-- DATASET CONTENT follows --
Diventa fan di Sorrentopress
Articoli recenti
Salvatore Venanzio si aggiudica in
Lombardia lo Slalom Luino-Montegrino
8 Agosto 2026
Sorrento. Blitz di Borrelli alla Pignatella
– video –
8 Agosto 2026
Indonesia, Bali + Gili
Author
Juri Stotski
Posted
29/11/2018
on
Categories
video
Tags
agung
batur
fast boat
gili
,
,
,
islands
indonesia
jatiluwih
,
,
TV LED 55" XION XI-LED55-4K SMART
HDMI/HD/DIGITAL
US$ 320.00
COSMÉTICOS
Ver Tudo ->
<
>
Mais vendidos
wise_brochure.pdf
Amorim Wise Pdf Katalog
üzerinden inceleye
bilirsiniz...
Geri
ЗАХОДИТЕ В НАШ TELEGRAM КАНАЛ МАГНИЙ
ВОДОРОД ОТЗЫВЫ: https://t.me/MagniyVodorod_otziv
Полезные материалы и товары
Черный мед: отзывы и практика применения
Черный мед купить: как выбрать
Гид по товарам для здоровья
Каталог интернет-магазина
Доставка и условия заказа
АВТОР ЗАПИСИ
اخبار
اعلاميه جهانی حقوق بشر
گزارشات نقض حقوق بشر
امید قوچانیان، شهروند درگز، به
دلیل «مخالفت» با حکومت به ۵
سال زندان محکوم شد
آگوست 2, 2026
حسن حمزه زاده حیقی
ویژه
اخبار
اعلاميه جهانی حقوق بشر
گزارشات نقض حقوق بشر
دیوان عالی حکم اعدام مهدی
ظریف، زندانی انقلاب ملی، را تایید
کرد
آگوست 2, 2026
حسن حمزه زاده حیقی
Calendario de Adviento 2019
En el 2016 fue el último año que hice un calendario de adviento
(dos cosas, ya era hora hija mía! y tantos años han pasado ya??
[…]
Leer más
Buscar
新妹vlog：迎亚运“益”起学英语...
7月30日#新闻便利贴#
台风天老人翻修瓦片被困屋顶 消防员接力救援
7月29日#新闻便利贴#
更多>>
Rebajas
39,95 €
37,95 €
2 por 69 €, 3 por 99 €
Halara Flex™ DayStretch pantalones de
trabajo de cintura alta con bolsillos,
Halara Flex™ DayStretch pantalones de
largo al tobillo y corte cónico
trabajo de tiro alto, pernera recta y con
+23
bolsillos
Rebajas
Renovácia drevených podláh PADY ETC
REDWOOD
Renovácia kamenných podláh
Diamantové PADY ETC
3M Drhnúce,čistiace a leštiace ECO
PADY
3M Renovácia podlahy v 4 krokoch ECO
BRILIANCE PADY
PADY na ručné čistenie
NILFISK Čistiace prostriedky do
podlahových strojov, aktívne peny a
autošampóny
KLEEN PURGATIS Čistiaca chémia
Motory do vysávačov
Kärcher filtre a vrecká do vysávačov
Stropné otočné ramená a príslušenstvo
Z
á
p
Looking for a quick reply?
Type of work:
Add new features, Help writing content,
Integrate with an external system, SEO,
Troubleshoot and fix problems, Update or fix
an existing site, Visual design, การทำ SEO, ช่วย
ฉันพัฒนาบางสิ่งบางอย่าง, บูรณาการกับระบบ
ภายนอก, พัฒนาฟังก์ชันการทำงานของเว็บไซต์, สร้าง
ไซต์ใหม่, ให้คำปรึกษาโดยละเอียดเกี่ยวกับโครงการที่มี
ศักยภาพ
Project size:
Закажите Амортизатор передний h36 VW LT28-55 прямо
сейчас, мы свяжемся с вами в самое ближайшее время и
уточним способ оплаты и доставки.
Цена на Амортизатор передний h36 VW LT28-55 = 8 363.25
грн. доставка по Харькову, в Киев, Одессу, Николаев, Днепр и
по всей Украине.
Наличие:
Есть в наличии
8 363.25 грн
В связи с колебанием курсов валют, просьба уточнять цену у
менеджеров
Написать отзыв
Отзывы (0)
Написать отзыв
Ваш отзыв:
-- DATASET CONTENT concluded --
▶ _TASK DIRECTIONS_
Put every line of the items above into a numbered list, leaving out any blank lines.

▶ _ANSWER TO THIS PROBLEM_
1. Diventa fan di Sorrentopress
2. Articoli recenti
3. Salvatore Venanzio si aggiudica in
4. Lombardia lo Slalom Luino-Montegrino
5. 8 Agosto 2026
6. Sorrento. Blitz di Borrelli alla Pignatella
7. – video –
8. 8 Agosto 2026
9. Indonesia, Bali + Gili
10. Author
11. Juri Stotski
12. Posted
13. 29/11/2018
14. on
15. Categories
16. video
17. Tags
18. agung
19. batur
20. fast boat
21. gili
22. ,
23. ,
24. ,
25. islands
26. indonesia
27. jatiluwih
28. ,
29. ,
30. TV LED 55" XION XI-LED55-4K SMART
31. HDMI/HD/DIGITAL
32. US$ 320.00
33. COSMÉTICOS
34. Ver Tudo ->
35. <
36. >
37. Mais vendidos
38. wise_brochure.pdf
39. Amorim Wise Pdf Katalog
40. üzerinden inceleye
41. bilirsiniz...
42. Geri
43. ЗАХОДИТЕ В НАШ TELEGRAM КАНАЛ МАГНИЙ
44. ВОДОРОД ОТЗЫВЫ: https://t.me/MagniyVodorod_otziv
45. Полезные материалы и товары
46. Черный мед: отзывы и практика применения
47. Черный мед купить: как выбрать
48. Гид по товарам для здоровья
49. Каталог интернет-магазина
50. Доставка и условия заказа
51. АВТОР ЗАПИСИ
52. اخبار
53. اعلاميه جهانی حقوق بشر
54. گزارشات نقض حقوق بشر
55. امید قوچانیان، شهروند درگز، به
56. دلیل «مخالفت» با حکومت به ۵
57. سال زندان محکوم شد
58. آگوست 2, 2026
59. حسن حمزه زاده حیقی
60. ویژه
61. اخبار
62. اعلاميه جهانی حقوق بشر
63. گزارشات نقض حقوق بشر
64. دیوان عالی حکم اعدام مهدی
65. ظریف، زندانی انقلاب ملی، را تایید
66. کرد
67. آگوست 2, 2026
68. حسن حمزه زاده حیقی
69. Calendario de Adviento 2019
70. En el 2016 fue el último año que hice un calendario de adviento
71. (dos cosas, ya era hora hija mía! y tantos años han pasado ya??
72. […]
73. Leer más
74. Buscar
75. 新妹vlog：迎亚运“益”起学英语...
76. 7月30日#新闻便利贴#
77. 台风天老人翻修瓦片被困屋顶 消防员接力救援
78. 7月29日#新闻便利贴#
79. 更多>>
80. Rebajas
81. 39,95 €
82. 37,95 €
83. 2 por 69 €, 3 por 99 €
84. Halara Flex™ DayStretch pantalones de
85. trabajo de cintura alta con bolsillos,
86. Halara Flex™ DayStretch pantalones de
87. largo al tobillo y corte cónico
88. trabajo de tiro alto, pernera recta y con
89. +23
90. bolsillos
91. Rebajas
92. Renovácia drevených podláh PADY ETC
93. REDWOOD
94. Renovácia kamenných podláh
95. Diamantové PADY ETC
96. 3M Drhnúce,čistiace a leštiace ECO
97. PADY
98. 3M Renovácia podlahy v 4 krokoch ECO
99. BRILIANCE PADY
100. PADY na ručné čistenie
101. NILFISK Čistiace prostriedky do
102. podlahových strojov, aktívne peny a
103. autošampóny
104. KLEEN PURGATIS Čistiaca chémia
105. Motory do vysávačov
106. Kärcher filtre a vrecká do vysávačov
107. Stropné otočné ramená a príslušenstvo
108. Z
109. á
110. p
111. Looking for a quick reply?
112. Type of work:
113. Add new features, Help writing content,
114. Integrate with an external system, SEO,
115. Troubleshoot and fix problems, Update or fix
116. an existing site, Visual design, การทำ SEO, ช่วย
117. ฉันพัฒนาบางสิ่งบางอย่าง, บูรณาการกับระบบ
118. ภายนอก, พัฒนาฟังก์ชันการทำงานของเว็บไซต์, สร้าง
119. ไซต์ใหม่, ให้คำปรึกษาโดยละเอียดเกี่ยวกับโครงการที่มี
120. ศักยภาพ
121. Project size:
122. Закажите Амортизатор передний h36 VW LT28-55 прямо
123. сейчас, мы свяжемся с вами в самое ближайшее время и
124. уточним способ оплаты и доставки.
125. Цена на Амортизатор передний h36 VW LT28-55 = 8 363.25
126. грн. доставка по Харькову, в Киев, Одессу, Николаев, Днепр и
127. по всей Украине.
128. Наличие:
129. Есть в наличии
130. 8 363.25 грн
131. В связи с колебанием курсов валют, просьба уточнять цену у
132. менеджеров
133. Написать отзыв
134. Отзывы (0)
135. Написать отзыв
136. Ваш отзыв:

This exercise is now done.